Transcribe the records below in full; pictures stay out of the copy.

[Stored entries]
╭──

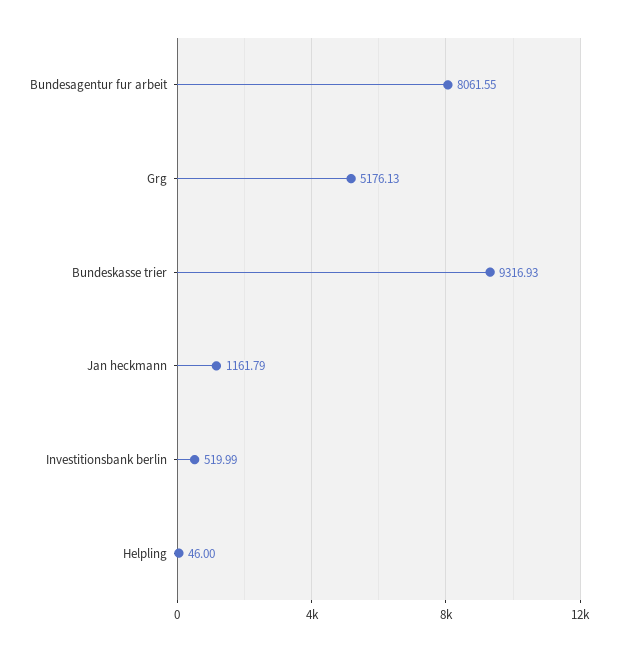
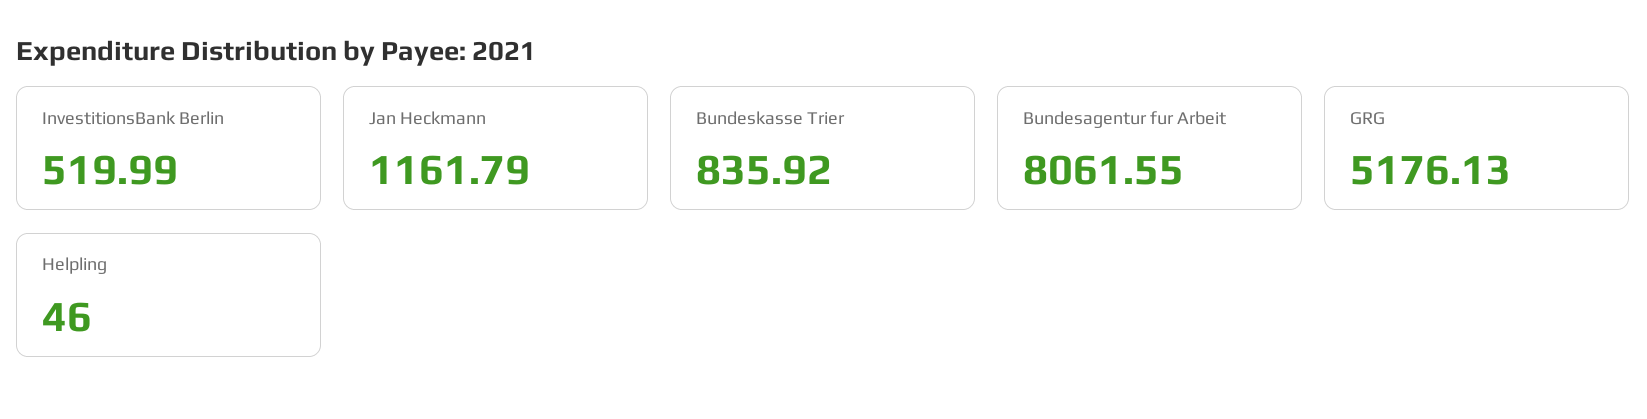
  {
    "Bundesagentur fur arbeit": 8061.55,
    "Grg": 5176.13,
-   "Bundeskasse trier": 9316.93,
+   "Bundeskasse trier": 835.92,
    "Jan heckmann": 1161.79,
    "Investitionsbank berlin": 519.99,
    "Helpling": 46
  }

╰──

**Answer to the problem**
  {
    "Bundesagentur fur arbeit": 8061.55,
    "Grg": 5176.13,
-   "Bundeskasse trier": 9316.93,
+   "Bundeskasse trier": 835.92,
    "Jan heckmann": 1161.79,
    "Investitionsbank berlin": 519.99,
    "Helpling": 46
  }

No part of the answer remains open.